Vul-R2: A Reasoning LLM for Automated Vulnerability Repair
This work addresses the urgent need for automated vulnerability repair in software security, but it appears incremental as it builds on existing LLM approaches without claiming major breakthroughs.
The paper tackles the problem of automatic vulnerability repair (AVR) by addressing challenges in existing LLM-based methods, such as lack of vulnerability-specific reasoning data and difficulty in verifying intermediate repair processes, though no concrete results or numbers are provided.

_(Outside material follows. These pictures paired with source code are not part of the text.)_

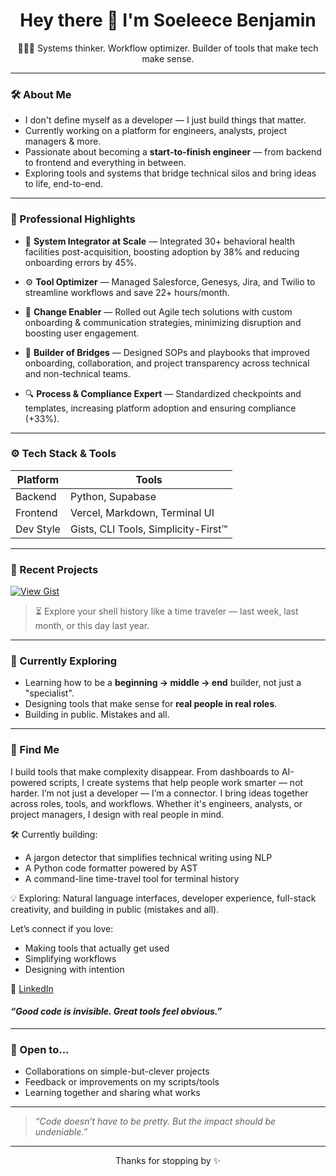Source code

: 
<h1 align="center">Hey there 👋 I'm Soeleece Benjamin</h1>

<p align="center">
  👩🏽‍💻 Systems thinker. Workflow optimizer. Builder of tools that make tech make sense.
</p>

---

### 🛠 About Me

- I don't define myself as a developer — I just build things that matter.
- Currently working on a platform for engineers, analysts, project managers & more.
- Passionate about becoming a **start-to-finish engineer** — from backend to frontend and everything in between.
- Exploring tools and systems that bridge technical silos and bring ideas to life, end-to-end.

---

### 📌 Professional Highlights

- 🧠 **System Integrator at Scale** — Integrated 30+ behavioral health facilities post-acquisition, boosting adoption by 38% and reducing onboarding errors by 45%.

- ⚙️ **Tool Optimizer** — Managed Salesforce, Genesys, Jira, and Twilio to streamline workflows and save 22+ hours/month.

- 🚀 **Change Enabler** — Rolled out Agile tech solutions with custom onboarding & communication strategies, minimizing disruption and boosting user engagement.

- 🧩 **Builder of Bridges** — Designed SOPs and playbooks that improved onboarding, collaboration, and project transparency across technical and non-technical teams.

- 🔍 **Process & Compliance Expert** — Standardized checkpoints and templates, increasing platform adoption and ensuring compliance (+33%).

---

### ⚙️ Tech Stack & Tools

| Platform | Tools |
|----------|-------|
| Backend  | Python, Supabase |
| Frontend | Vercel, Markdown, Terminal UI |
| Dev Style | Gists, CLI Tools, Simplicity-First™ |

---

### 🧠 Recent Projects

[![View Gist](https://img.shields.io/badge/Gist-Command_Time_Travel-blue?logo=gnu-bash&style=for-the-badge)](https://gist.github.com/soelb/d59d4c7327d1a9ea8ac210b38f368f57)

> ⏳ Explore your shell history like a time traveler — last week, last month, or this day last year.


---

### 🌱 Currently Exploring

- Learning how to be a **beginning → middle → end** builder, not just a "specialist".
- Designing tools that make sense for **real people in real roles**.
- Building in public. Mistakes and all.

---

### 🧭 Find Me

I build tools that make complexity disappear. From dashboards to AI-powered scripts, I create systems that help people work smarter — not harder. I’m not just a developer — I’m a connector. I bring ideas together across roles, tools, and workflows. Whether it's engineers, analysts, or project managers, I design with real people in mind.

🛠️ Currently building:

- A jargon detector that simplifies technical writing using NLP
- A Python code formatter powered by AST
- A command-line time-travel tool for terminal history


💡 Exploring: Natural language interfaces, developer experience, full-stack creativity, and building in public (mistakes and all).


Let’s connect if you love:

- Making tools that actually get used
- Simplifying workflows
- Designing with intention


 💼 [LinkedIn](https://www.linkedin.com/in/soeleece-benjamin-821532231/)

  
#### _“Good code is invisible. Great tools feel obvious.”_

---

### 🤝 Open to...

- Collaborations on simple-but-clever projects
- Feedback or improvements on my scripts/tools
- Learning together and sharing what works

---

> _“Code doesn’t have to be pretty. But the impact should be undeniable.”_

---

<p align="center">Thanks for stopping by ✨</p>

<!--
**soelb/soelb** is a ✨ _special_ ✨ repository because its `README.md` (this file) appears on your GitHub profile.

Here are some ideas to get you started:

- 🔭 I’m currently working on ...
- 🌱 I’m currently learning ...
- 👯 I’m looking to collaborate on ...
- 🤔 I’m looking for help with ...
- 💬 Ask me about ...
- 📫 How to reach me: ...
- 😄 Pronouns: ...
- ⚡ Fun fact: ...
-->
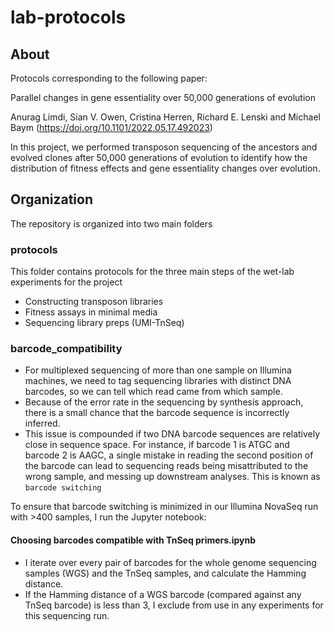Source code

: # lab-protocols

## About 

Protocols corresponding to the following paper:

Parallel changes in gene essentiality over 50,000 generations of evolution

Anurag Limdi, Sian V. Owen, Cristina Herren, Richard E. Lenski and Michael Baym (https://doi.org/10.1101/2022.05.17.492023)

In this project, we performed transposon sequencing of the ancestors and evolved clones after 50,000 generations of evolution to identify how the distribution of fitness effects and gene essentiality changes over evolution.


## Organization

The repository is organized into two main folders

### protocols

This folder contains protocols for the three main steps of the wet-lab experiments for the project

- Constructing transposon libraries
- Fitness assays in minimal media
- Sequencing library preps (UMI-TnSeq)

### barcode_compatibility

- For multiplexed sequencing of more than one sample on Illumina machines, we need to tag sequencing libraries with distinct DNA barcodes, so we can tell which read came from which sample. 
- Because of the error rate in the sequencing by synthesis approach, there is a small chance that the barcode sequence is incorrectly inferred. 
- This issue is compounded if two DNA barcode sequences are relatively close in sequence space. For instance, if barcode 1 is ATGC and barcode 2 is AAGC, a single mistake in reading the second position of the barcode can lead to sequencing reads being misattributed to the wrong sample, and messing up downstream analyses. This is known as `barcode switching`

To ensure that barcode switching is minimized in our Illumina NovaSeq run with >400 samples, I run the Jupyter notebook:

#### Choosing barcodes compatible with TnSeq primers.ipynb

- I iterate over every pair of barcodes for the whole genome sequencing samples (WGS) and the TnSeq samples, and calculate the Hamming distance.
- If the Hamming distance of a WGS barcode (compared against any TnSeq barcode) is less than 3, I exclude from use in any experiments for this sequencing run.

The exponential increase in software vulnerabilities has created an urgent need for automatic vulnerability repair (AVR) solutions. Recent research has formulated AVR as a sequence generation problem and has leveraged large language models (LLMs) to address this problem. Typically, these approaches prompt or fine-tune LLMs to generate repairs for vulnerabilities directly. Although these methods show state-of-the-art performance, they face the following challenges: (1) Lack of high-quality, vulnerability-related reasoning data. Current approaches primarily rely on foundation models that mainly encode general programming knowledge. Without vulnerability-related reasoning data, they tend to fail to capture the diverse vulnerability repair patterns. (2) Hard to verify the intermediate vulnerability repair process during LLM training. Existing reinforcement learning methods often leverage intermediate execution feedback from the environment (e.g., sandbox-based execution results) to guide reinforcement learning training. In contrast, the vulnerability repair process generally lacks such intermediate, verifiable feedback, which poses additional challenges for model training.